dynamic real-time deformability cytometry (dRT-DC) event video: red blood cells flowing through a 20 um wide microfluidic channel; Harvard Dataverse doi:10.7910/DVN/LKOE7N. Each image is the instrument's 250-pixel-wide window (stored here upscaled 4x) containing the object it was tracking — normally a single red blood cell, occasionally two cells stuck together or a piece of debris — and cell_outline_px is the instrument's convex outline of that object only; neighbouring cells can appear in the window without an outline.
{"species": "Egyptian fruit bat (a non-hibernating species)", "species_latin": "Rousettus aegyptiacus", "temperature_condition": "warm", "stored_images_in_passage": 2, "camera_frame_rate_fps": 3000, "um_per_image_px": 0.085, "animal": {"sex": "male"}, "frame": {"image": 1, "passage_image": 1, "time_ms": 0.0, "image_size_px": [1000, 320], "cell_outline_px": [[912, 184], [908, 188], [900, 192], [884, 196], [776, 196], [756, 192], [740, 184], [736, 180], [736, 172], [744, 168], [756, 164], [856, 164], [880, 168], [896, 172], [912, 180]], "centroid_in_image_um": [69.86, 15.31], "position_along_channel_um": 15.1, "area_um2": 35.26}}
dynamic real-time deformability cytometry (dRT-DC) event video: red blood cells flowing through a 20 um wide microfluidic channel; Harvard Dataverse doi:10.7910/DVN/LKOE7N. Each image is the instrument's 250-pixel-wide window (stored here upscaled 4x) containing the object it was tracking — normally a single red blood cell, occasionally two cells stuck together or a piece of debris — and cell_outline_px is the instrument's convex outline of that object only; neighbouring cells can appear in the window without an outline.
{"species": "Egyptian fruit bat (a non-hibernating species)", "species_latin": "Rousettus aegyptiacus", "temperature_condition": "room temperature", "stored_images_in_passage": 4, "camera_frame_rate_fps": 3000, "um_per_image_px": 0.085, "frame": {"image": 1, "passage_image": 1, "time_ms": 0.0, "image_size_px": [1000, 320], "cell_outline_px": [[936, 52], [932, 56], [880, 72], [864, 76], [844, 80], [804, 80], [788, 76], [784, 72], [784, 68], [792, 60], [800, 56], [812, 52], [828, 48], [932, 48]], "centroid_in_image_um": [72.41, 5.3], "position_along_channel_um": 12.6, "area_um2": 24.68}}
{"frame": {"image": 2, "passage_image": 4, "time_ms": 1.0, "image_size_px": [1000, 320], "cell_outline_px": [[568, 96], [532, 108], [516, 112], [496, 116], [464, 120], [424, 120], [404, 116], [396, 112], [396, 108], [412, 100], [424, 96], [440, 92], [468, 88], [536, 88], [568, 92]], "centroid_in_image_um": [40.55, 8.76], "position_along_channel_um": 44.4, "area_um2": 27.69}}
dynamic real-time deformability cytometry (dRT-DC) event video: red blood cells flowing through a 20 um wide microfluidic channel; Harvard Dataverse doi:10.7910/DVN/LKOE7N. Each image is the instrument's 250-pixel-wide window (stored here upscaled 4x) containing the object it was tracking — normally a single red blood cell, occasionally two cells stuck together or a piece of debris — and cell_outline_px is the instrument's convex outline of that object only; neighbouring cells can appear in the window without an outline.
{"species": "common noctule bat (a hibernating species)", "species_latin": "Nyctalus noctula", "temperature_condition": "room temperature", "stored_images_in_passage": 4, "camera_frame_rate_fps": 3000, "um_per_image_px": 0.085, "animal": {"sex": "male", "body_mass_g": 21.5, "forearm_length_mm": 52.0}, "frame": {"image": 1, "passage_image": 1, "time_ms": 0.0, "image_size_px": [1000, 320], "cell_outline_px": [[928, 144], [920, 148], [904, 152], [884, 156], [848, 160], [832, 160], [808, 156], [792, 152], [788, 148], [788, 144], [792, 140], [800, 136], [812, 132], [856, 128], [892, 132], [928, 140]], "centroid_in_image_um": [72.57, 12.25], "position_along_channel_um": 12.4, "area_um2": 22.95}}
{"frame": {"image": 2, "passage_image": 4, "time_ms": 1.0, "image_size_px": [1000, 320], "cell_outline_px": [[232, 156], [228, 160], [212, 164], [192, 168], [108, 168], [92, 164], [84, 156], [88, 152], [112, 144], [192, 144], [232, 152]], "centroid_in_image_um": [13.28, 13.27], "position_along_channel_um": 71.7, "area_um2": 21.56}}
************
AIM → Write the listing out again, exactly as shown above.

FINISHED EXERCISE →
dynamic real-time deformability cytometry (dRT-DC) event video: red blood cells flowing through a 20 um wide microfluidic channel; Harvard Dataverse doi:10.7910/DVN/LKOE7N. Each image is the instrument's 250-pixel-wide window (stored here upscaled 4x) containing the object it was tracking — normally a single red blood cell, occasionally two cells stuck together or a piece of debris — and cell_outline_px is the instrument's convex outline of that object only; neighbouring cells can appear in the window without an outline.
{"species": "Egyptian fruit bat (a non-hibernating species)", "species_latin": "Rousettus aegyptiacus", "temperature_condition": "warm", "stored_images_in_passage": 2, "camera_frame_rate_fps": 3000, "um_per_image_px": 0.085, "animal": {"sex": "male"}, "frame": {"image": 1, "passage_image": 1, "time_ms": 0.0, "image_size_px": [1000, 320], "cell_outline_px": [[912, 184], [908, 188], [900, 192], [884, 196], [776, 196], [756, 192], [740, 184], [736, 180], [736, 172], [744, 168], [756, 164], [856, 164], [880, 168], [896, 172], [912, 180]], "centroid_in_image_um": [69.86, 15.31], "position_along_channel_um": 15.1, "area_um2": 35.26}}
dynamic real-time deformability cytometry (dRT-DC) event video: red blood cells flowing through a 20 um wide microfluidic channel; Harvard Dataverse doi:10.7910/DVN/LKOE7N. Each image is the instrument's 250-pixel-wide window (stored here upscaled 4x) containing the object it was tracking — normally a single red blood cell, occasionally two cells stuck together or a piece of debris — and cell_outline_px is the instrument's convex outline of that object only; neighbouring cells can appear in the window without an outline.
{"species": "Egyptian fruit bat (a non-hibernating species)", "species_latin": "Rousettus aegyptiacus", "temperature_condition": "room temperature", "stored_images_in_passage": 4, "camera_frame_rate_fps": 3000, "um_per_image_px": 0.085, "frame": {"image": 1, "passage_image": 1, "time_ms": 0.0, "image_size_px": [1000, 320], "cell_outline_px": [[936, 52], [932, 56], [880, 72], [864, 76], [844, 80], [804, 80], [788, 76], [784, 72], [784, 68], [792, 60], [800, 56], [812, 52], [828, 48], [932, 48]], "centroid_in_image_um": [72.41, 5.3], "position_along_channel_um": 12.6, "area_um2": 24.68}}
{"frame": {"image": 2, "passage_image": 4, "time_ms": 1.0, "image_size_px": [1000, 320], "cell_outline_px": [[568, 96], [532, 108], [516, 112], [496, 116], [464, 120], [424, 120], [404, 116], [396, 112], [396, 108], [412, 100], [424, 96], [440, 92], [468, 88], [536, 88], [568, 92]], "centroid_in_image_um": [40.55, 8.76], "position_along_channel_um": 44.4, "area_um2": 27.69}}
dynamic real-time deformability cytometry (dRT-DC) event video: red blood cells flowing through a 20 um wide microfluidic channel; Harvard Dataverse doi:10.7910/DVN/LKOE7N. Each image is the instrument's 250-pixel-wide window (stored here upscaled 4x) containing the object it was tracking — normally a single red blood cell, occasionally two cells stuck together or a piece of debris — and cell_outline_px is the instrument's convex outline of that object only; neighbouring cells can appear in the window without an outline.
{"species": "common noctule bat (a hibernating species)", "species_latin": "Nyctalus noctula", "temperature_condition": "room temperature", "stored_images_in_passage": 4, "camera_frame_rate_fps": 3000, "um_per_image_px": 0.085, "animal": {"sex": "male", "body_mass_g": 21.5, "forearm_length_mm": 52.0}, "frame": {"image": 1, "passage_image": 1, "time_ms": 0.0, "image_size_px": [1000, 320], "cell_outline_px": [[928, 144], [920, 148], [904, 152], [884, 156], [848, 160], [832, 160], [808, 156], [792, 152], [788, 148], [788, 144], [792, 140], [800, 136], [812, 132], [856, 128], [892, 132], [928, 140]], "centroid_in_image_um": [72.57, 12.25], "position_along_channel_um": 12.4, "area_um2": 22.95}}
{"frame": {"image": 2, "passage_image": 4, "time_ms": 1.0, "image_size_px": [1000, 320], "cell_outline_px": [[232, 156], [228, 160], [212, 164], [192, 168], [108, 168], [92, 164], [84, 156], [88, 152], [112, 144], [192, 144], [232, 152]], "centroid_in_image_um": [13.28, 13.27], "position_along_channel_um": 71.7, "area_um2": 21.56}}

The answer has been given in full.